Com isso, ele afirma que o favoritismo viria de candidaturas de oposição mais à esquerda, mas que, ao mesmo tempo, o mercado tem reduzido o medo em relação às chances da vitória de um campo político com propostas tradicionalmente mais afastadas do liberalismo econômico, o que pode evitar grandes variações de câmbio e investimento.

Outro fator de peso é a questão fiscal brasileira. Para ele, o que mais preocupa o mercado é a falta de um “plano claro” em relação a gastos e investimentos públicos. A ausência de plano gera incerteza, o que leva à retirada de investimentos nacionais e estrangeiros, e à elevação do dólar.

Ao mesmo tempo, reformas econômicas tidas como importantes para o mercado, como a tributária e a administrativa, não avançaram em 2021. A perspectiva é que isso não mude em um ano eleitoral, algo negativo para os investidores.

O professor avalia que pressões sobre o dólar são “normais” em anos eleitorais, mas que é necessário também que o Brasil tenha um plano para se beneficiar da retomada econômica global, que deve estimular a economia e investimentos, algo que favoreceria uma valorização do real.

“Nesse momento, a taxa de câmbio cairia se o fluxo de capital externo aumentasse. Com a pandemia, isso não ocorre em quase nenhum lugar do mundo. Não está em um nível de atividade econômica mundial que permite imaginar que ocorrerá um fortalecimento da economia brasileira”, afirma.

Ele diz que o Brasil pode se tornar uma economia atrativa para investidores, mas que isso depende de um mercado interno pujante e condições de produção, dois fatores afetados pela alta da inflação e dos juros.

Cenário externo em 2022

Pensando no ambiente externo, o grande fator ligado ao dólar é a política monetária dos Estados Unidos. Tradicionalmente, altas de juros no país atraem investidores estrangeiros por tornar os títulos do Tesouro – Treasuries – mais atrativos.

Isso implica, porém, na retirada de investimentos em outros mercados, como o Brasil, e a uma valorização do dólar ante essas moedas. A expectativa atual é que, com uma inflação em níveis recordes, o Federal Reserve aumente os juros já no segundo semestre de 2022.

“O banco central dos EUA vai subir os juros, já é esperado, mas deve fazer isso de forma segura. Não é algo rápido, porque sabe que se for rápido pode gerar uma crise financeira. Não acho que a política dos EUA está fora de controle”, afirma André Perfeito.

Teixeira diz que, em geral, uma pequena alta nos juros já mudam os fluxos de capital internacional, mas é que necessário que os bancos centrais trabalhem “para evitar que essa alta não seja prejudicial”.

O professor afirma que o quadro global ainda possui muitas incertezas, em especial devido à pandemia. Quando as primeiras notícias sobre a variante Ômicron surgiram, por exemplo, o dólar subiu. Esse quadro afeta as moedas de todos os países, não apenas do Brasil.

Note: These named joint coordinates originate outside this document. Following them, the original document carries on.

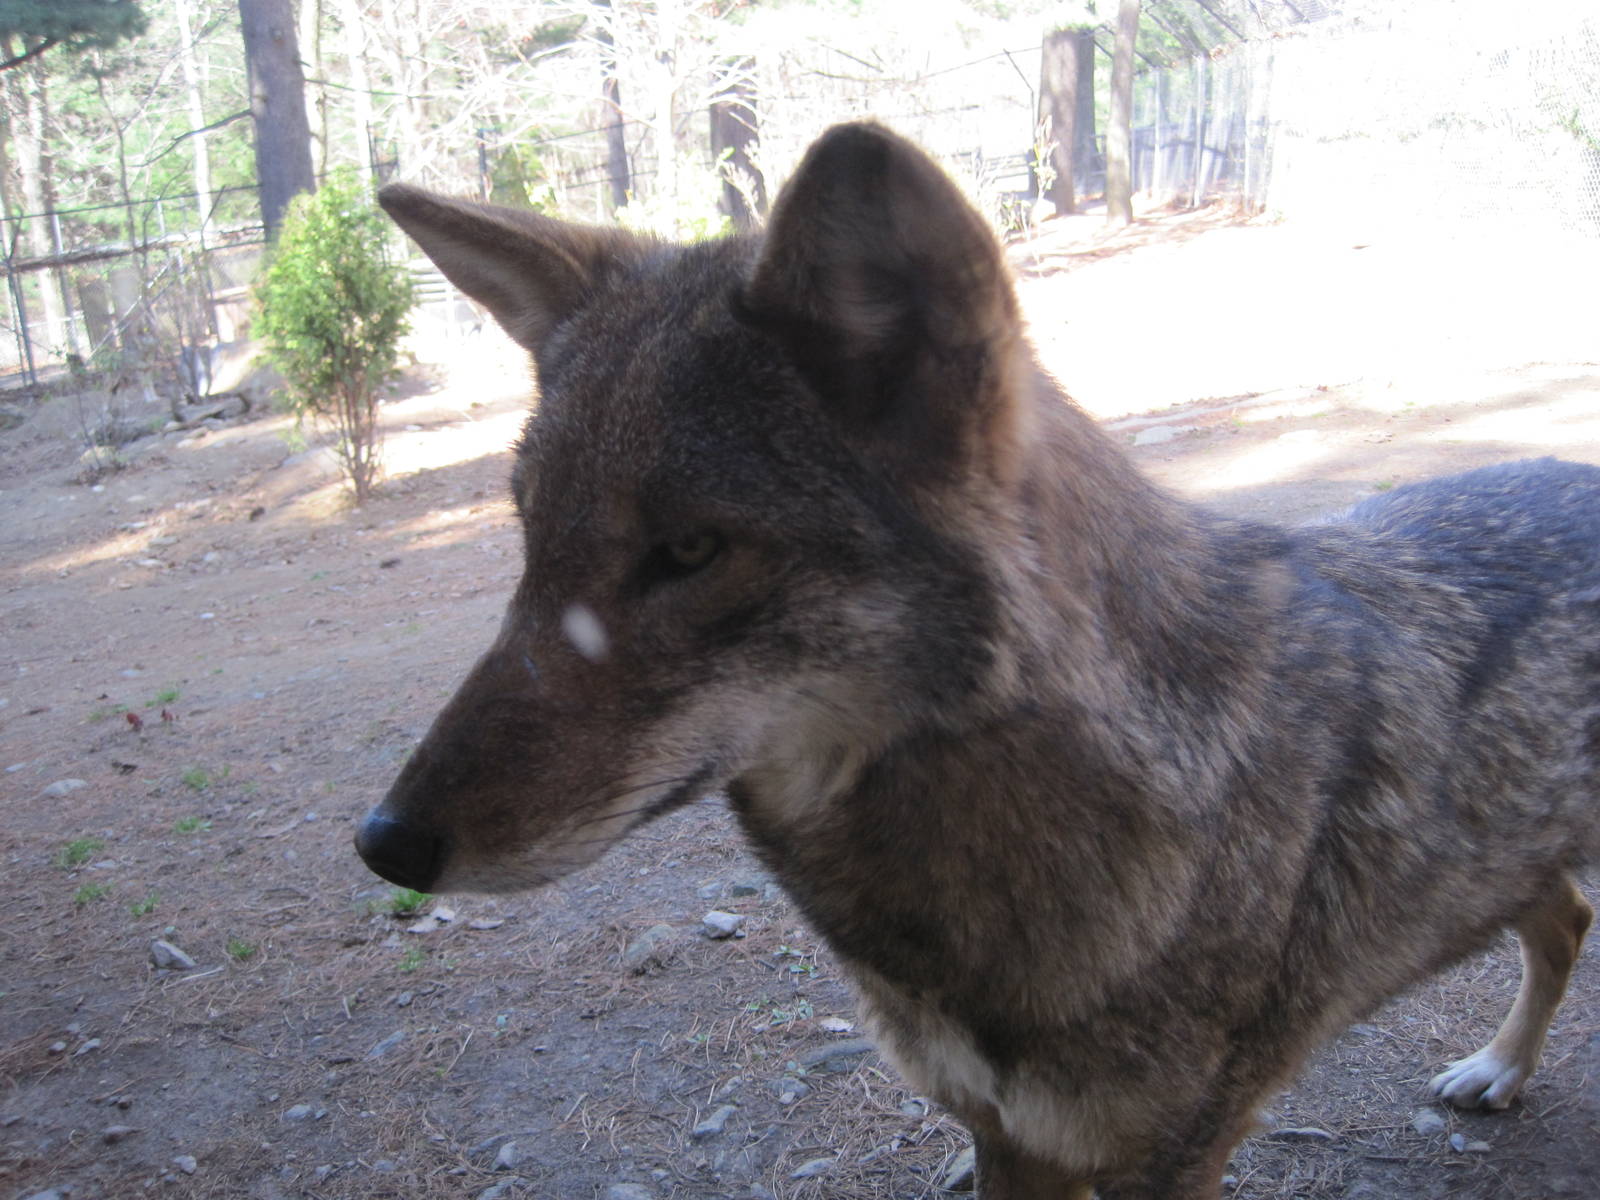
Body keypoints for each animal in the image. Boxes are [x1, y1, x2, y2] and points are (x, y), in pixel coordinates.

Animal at [356, 122, 1600, 1198]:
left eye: (690, 550)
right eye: (530, 536)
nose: (383, 844)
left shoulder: (1171, 1156)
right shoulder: (1006, 1136)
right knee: (1564, 919)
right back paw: (1498, 1070)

Com isso, há uma combinação das incertezas internacionais com a pandemia, as nacionais com as eleições e, ao mesmo tempo, os efeitos da alta de juros no Brasil e da possível alta nos Estados Unidos.

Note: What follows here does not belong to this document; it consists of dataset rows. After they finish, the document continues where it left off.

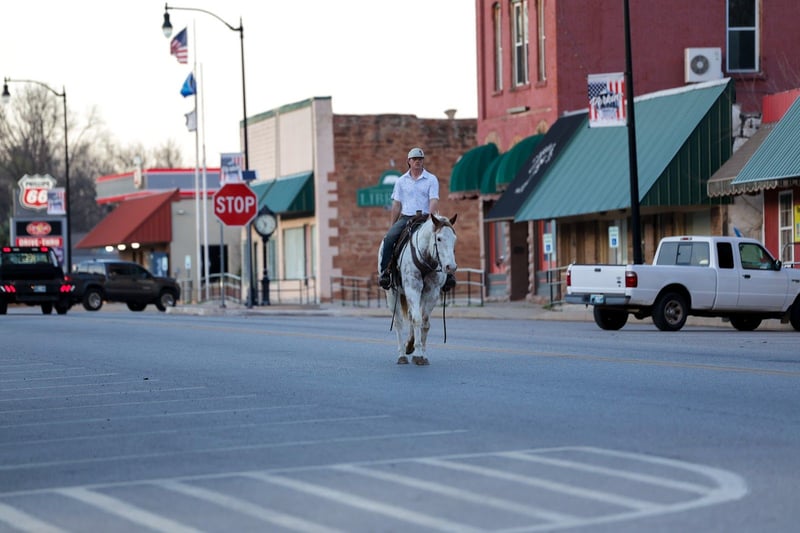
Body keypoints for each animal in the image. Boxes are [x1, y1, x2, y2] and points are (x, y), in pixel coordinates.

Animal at [378, 213, 458, 365]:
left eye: (454, 239)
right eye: (439, 238)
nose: (451, 267)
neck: (425, 258)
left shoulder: (432, 292)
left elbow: (424, 322)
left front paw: (422, 354)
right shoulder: (412, 288)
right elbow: (417, 320)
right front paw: (418, 353)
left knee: (410, 315)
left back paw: (409, 345)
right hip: (391, 293)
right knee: (398, 322)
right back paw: (402, 355)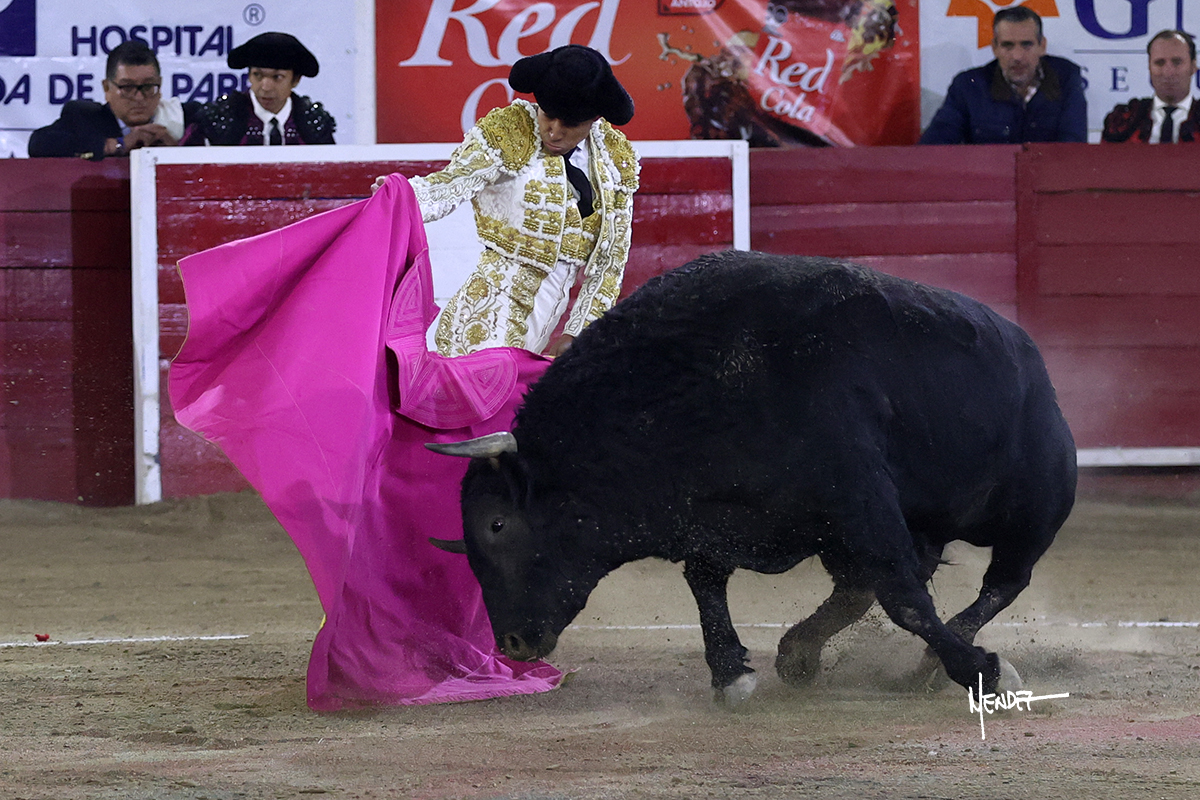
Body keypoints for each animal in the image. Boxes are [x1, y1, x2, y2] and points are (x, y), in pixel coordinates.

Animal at [428, 252, 1077, 705]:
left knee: (1002, 580)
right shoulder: (715, 516)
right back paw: (804, 653)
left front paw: (982, 670)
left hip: (1033, 510)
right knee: (860, 587)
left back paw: (937, 662)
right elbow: (707, 584)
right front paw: (731, 673)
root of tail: (1028, 350)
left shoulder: (859, 499)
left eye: (496, 524)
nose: (512, 644)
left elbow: (905, 599)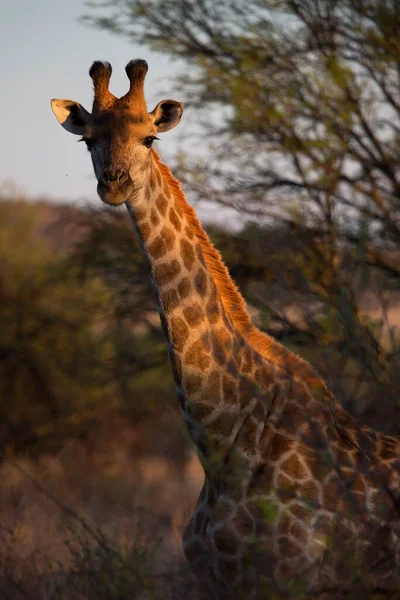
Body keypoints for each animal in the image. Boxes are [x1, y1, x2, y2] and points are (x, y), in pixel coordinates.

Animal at [52, 59, 400, 596]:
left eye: (150, 138)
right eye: (88, 140)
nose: (114, 184)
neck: (223, 442)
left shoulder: (295, 579)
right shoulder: (216, 580)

Esse conjunto, segundo Teixeira, faz com que “a curto prazo, a chance do dólar ficar abaixo de R$ 5 seja pequena”. Na mesma linha, Perfeito projeta a moeda entre R$ 5,30 e R$ 5,40 ao fim do ano que vem, acreditando que o maior fator que pesará na moeda é a alta de juros.

Em relatório publicado em dezembro, a XP Investimentos citou um quadro de depreciação cambial em países emergentes com as perspectivas de normalização mais rápida da política monetária dos Estados Unidos e as notícias sobre a variante Ômicron.

“É cedo, no entanto, para afirmar que esta será uma tendência para os próximos meses”, segundo o relatório. Os economistas da empresa afirmam que, com incertezas externas e domésticas no próximo ano, a projeção para o câmbio é de R$ 5,70 em 2022.

Já a Associação Brasileira das Entidades dos Mercados Financeiro e de Capitais (Anbima) projeta o dólar a R$ 5,60 ao fim de 2022, com os economistas da associação projetando um cenário mais desfavorável para países emergentes.